**Problem to work on**. Read the lines below. Copy out any that hold the string "投标文件提交截止时间及开标时间".

**Entries provided**.
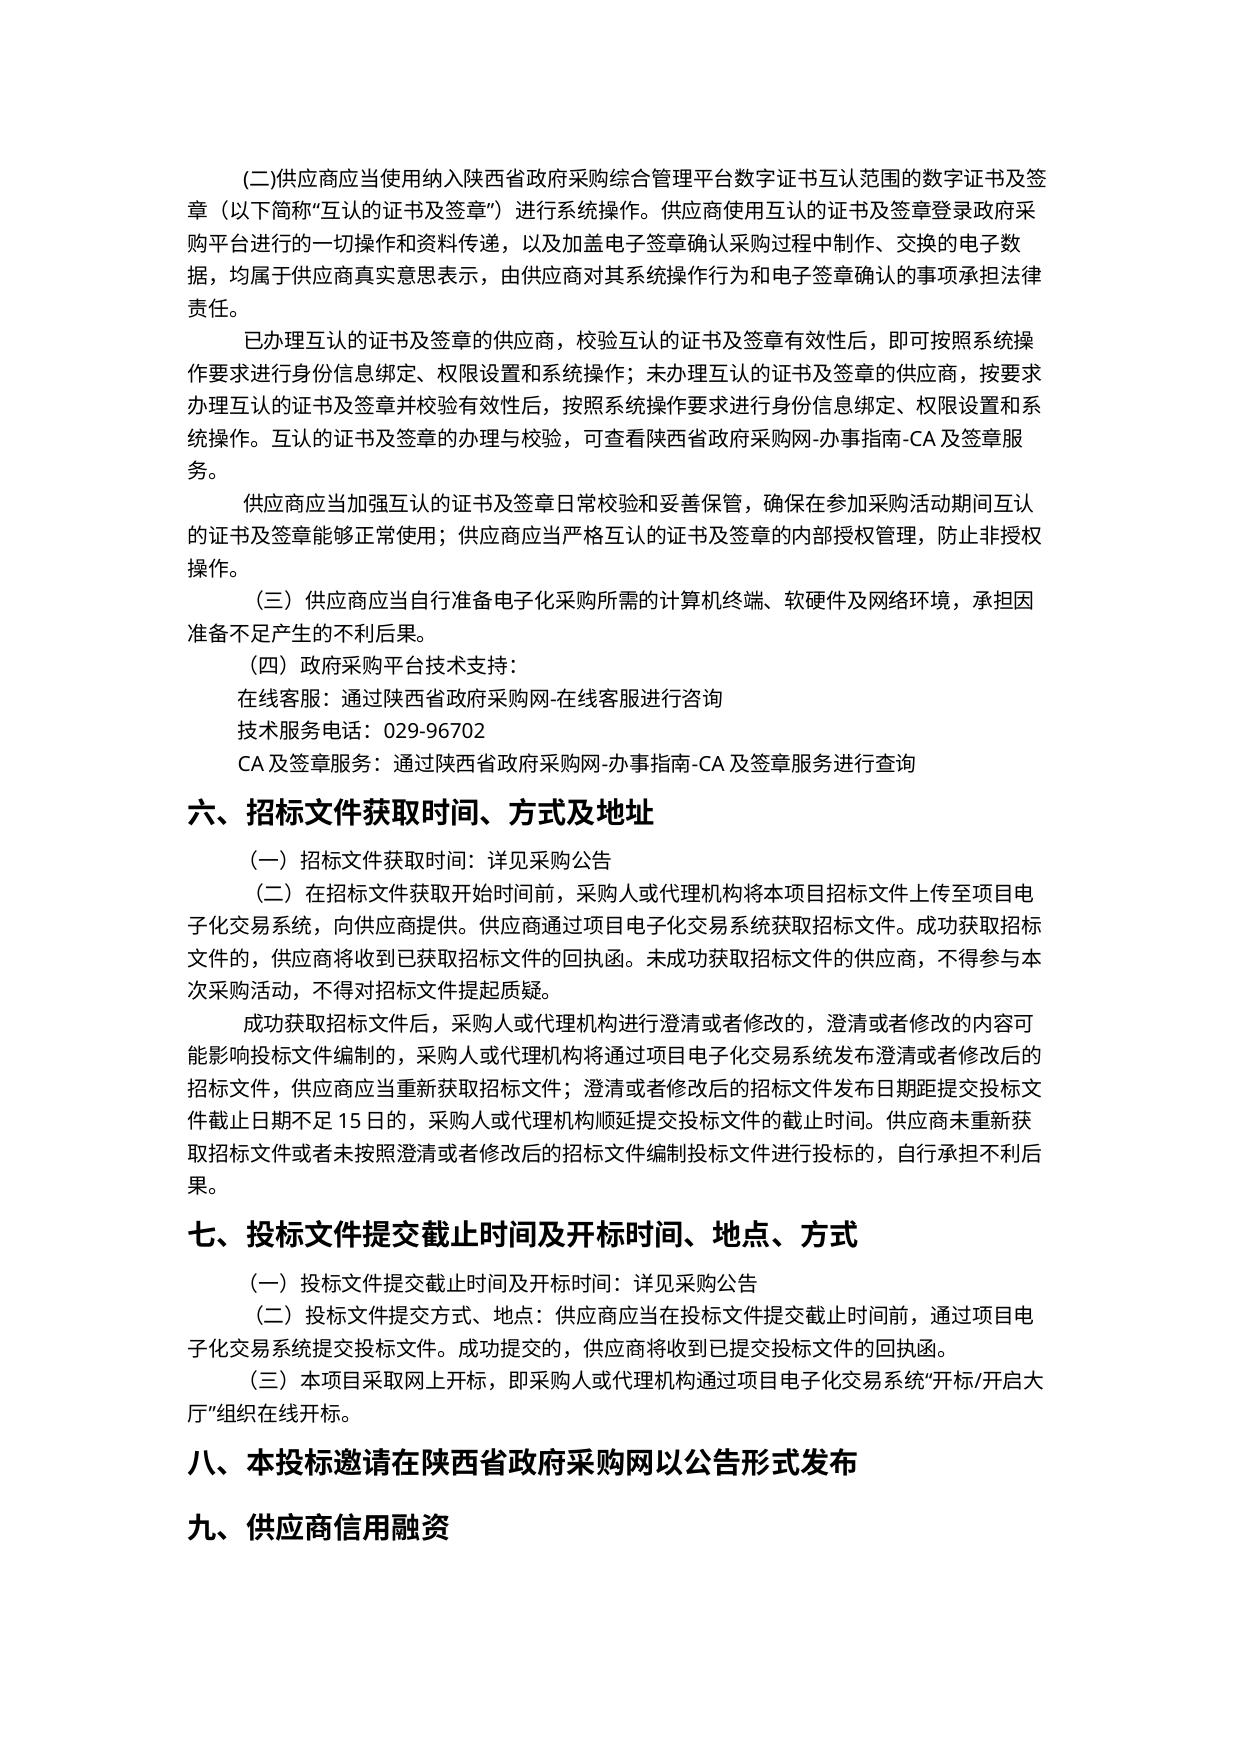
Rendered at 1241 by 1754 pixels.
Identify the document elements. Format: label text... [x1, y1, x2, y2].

text （一）招标文件获取时间：详见采购公告 [187, 844, 1053, 877]
text （三）供应商应当自行准备电子化采购所需的计算机终端、软硬件及网络环境，承担因准备不足产生的不利后果。 [187, 584, 1053, 649]
text （一）投标文件提交截止时间及开标时间：详见采购公告 [187, 1267, 1053, 1299]
text （四）政府采购平台技术支持： [187, 649, 1053, 682]
text 六、招标文件获取时间、方式及地址 [187, 779, 1053, 844]
text 技术服务电话：029-96702 [187, 714, 1053, 747]
text (二)供应商应当使用纳入陕西省政府采购综合管理平台数字证书互认范围的数字证书及签章（以下简称“互认的证书及签章”）进行系统操作。供应商使用互认的证书及签章登录政府采购平台进行的一切操作和资料传递，以及加盖电子签章确认采购过程中制作、交换的电子数据，均属于供应商真实意思表示，由供应商对其系统操作行为和电子签章确认的事项承担法律责任。 [187, 162, 1053, 324]
text 九、供应商信用融资 [187, 1494, 1053, 1559]
text CA及签章服务：通过陕西省政府采购网-办事指南-CA及签章服务进行查询 [187, 747, 1053, 779]
text 已办理互认的证书及签章的供应商，校验互认的证书及签章有效性后，即可按照系统操作要求进行身份信息绑定、权限设置和系统操作；未办理互认的证书及签章的供应商，按要求办理互认的证书及签章并校验有效性后，按照系统操作要求进行身份信息绑定、权限设置和系统操作。互认的证书及签章的办理与校验，可查看陕西省政府采购网-办事指南-CA及签章服务。 [187, 324, 1053, 487]
text 八、本投标邀请在陕西省政府采购网以公告形式发布 [187, 1429, 1053, 1494]
text （二）投标文件提交方式、地点：供应商应当在投标文件提交截止时间前，通过项目电子化交易系统提交投标文件。成功提交的，供应商将收到已提交投标文件的回执函。 [187, 1299, 1053, 1364]
text 供应商应当加强互认的证书及签章日常校验和妥善保管，确保在参加采购活动期间互认的证书及签章能够正常使用；供应商应当严格互认的证书及签章的内部授权管理，防止非授权操作。 [187, 487, 1053, 584]
text （二）在招标文件获取开始时间前，采购人或代理机构将本项目招标文件上传至项目电子化交易系统，向供应商提供。供应商通过项目电子化交易系统获取招标文件。成功获取招标文件的，供应商将收到已获取招标文件的回执函。未成功获取招标文件的供应商，不得参与本次采购活动，不得对招标文件提起质疑。 [187, 877, 1053, 1007]
text 成功获取招标文件后，采购人或代理机构进行澄清或者修改的，澄清或者修改的内容可能影响投标文件编制的，采购人或代理机构将通过项目电子化交易系统发布澄清或者修改后的招标文件，供应商应当重新获取招标文件；澄清或者修改后的招标文件发布日期距提交投标文件截止日期不足15日的，采购人或代理机构顺延提交投标文件的截止时间。供应商未重新获取招标文件或者未按照澄清或者修改后的招标文件编制投标文件进行投标的，自行承担不利后果。 [187, 1007, 1053, 1202]
text 在线客服：通过陕西省政府采购网-在线客服进行咨询 [187, 682, 1053, 714]
text 七、投标文件提交截止时间及开标时间、地点、方式 [187, 1202, 1053, 1267]
text （三）本项目采取网上开标，即采购人或代理机构通过项目电子化交易系统“开标/开启大厅”组织在线开标。 [187, 1364, 1053, 1429]
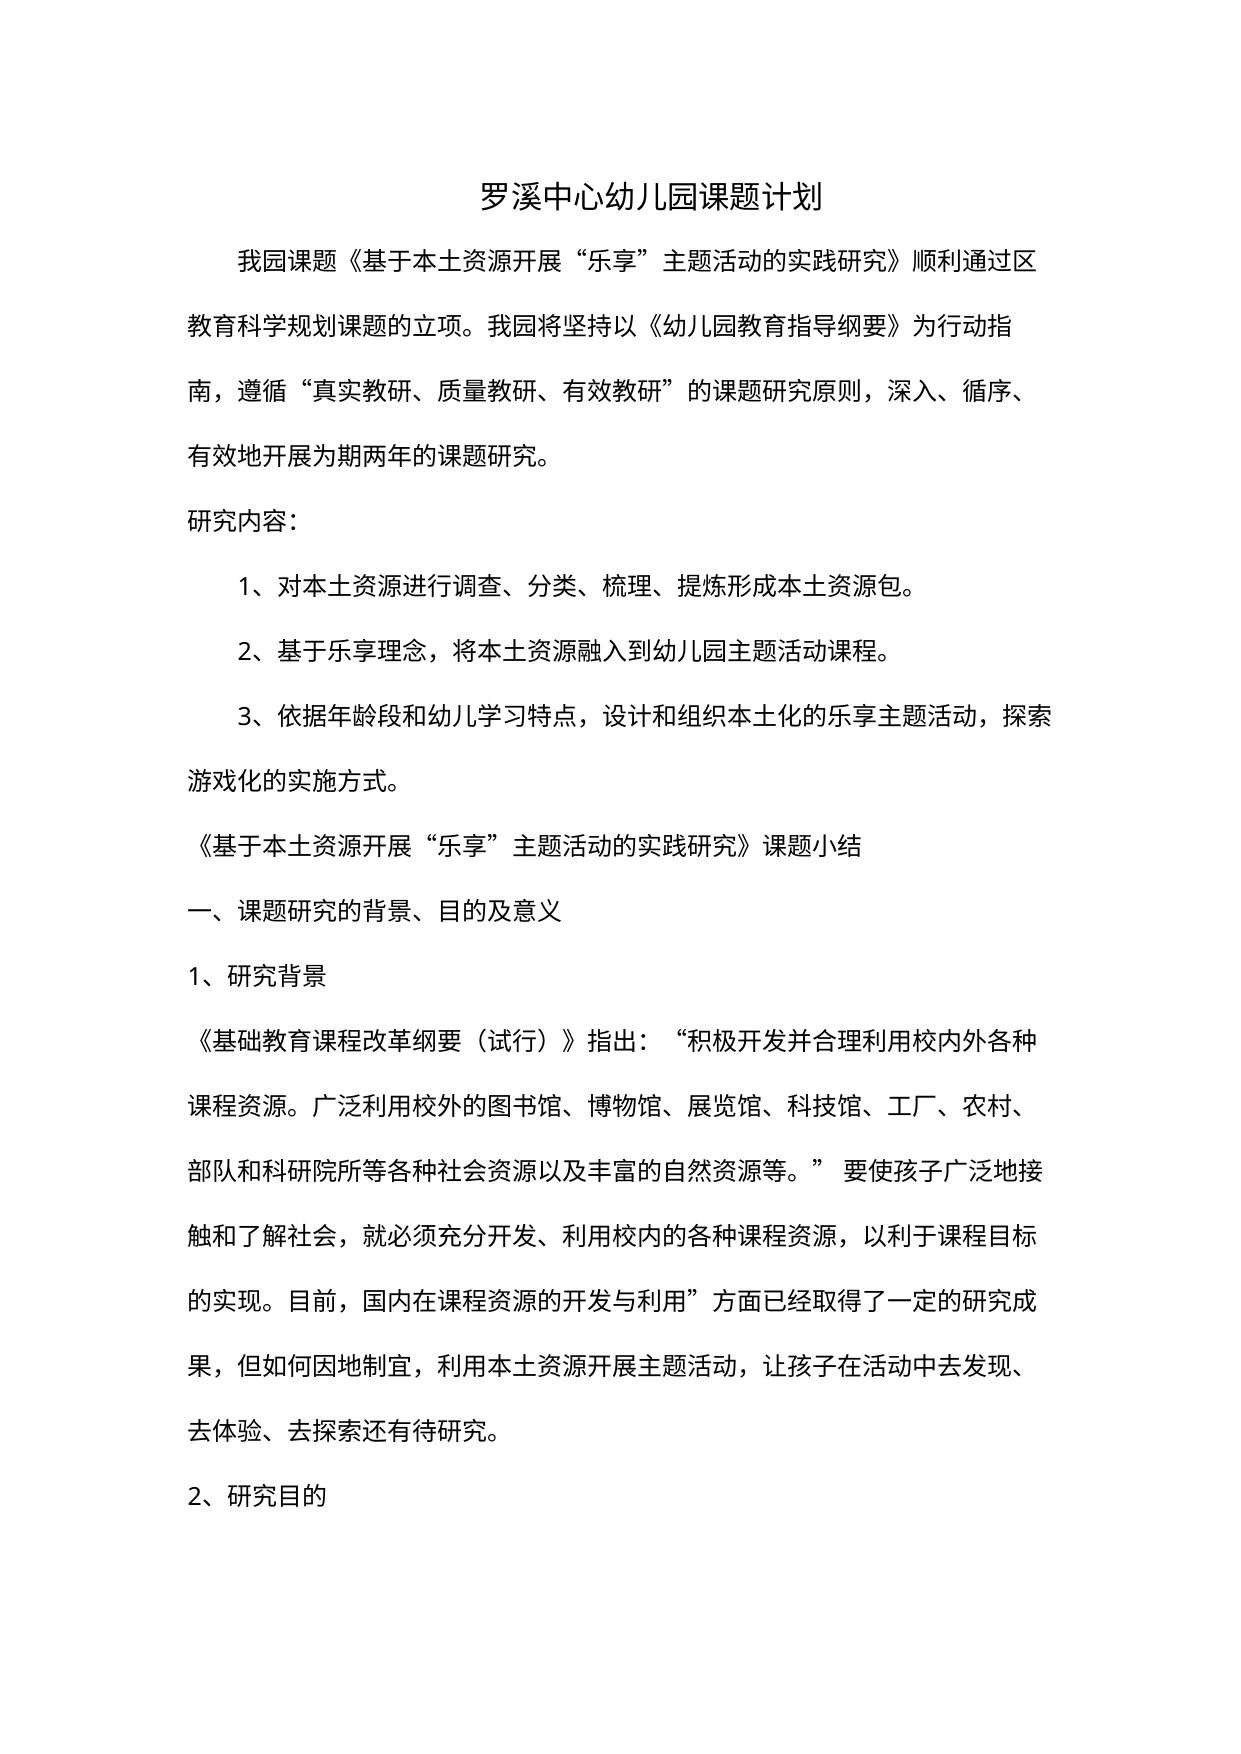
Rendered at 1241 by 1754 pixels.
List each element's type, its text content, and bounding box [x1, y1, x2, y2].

**Result for this exercise**.
text （一）投标文件提交截止时间及开标时间：详见采购公告 [187, 1267, 1053, 1299]
text 七、投标文件提交截止时间及开标时间、地点、方式 [187, 1202, 1053, 1267]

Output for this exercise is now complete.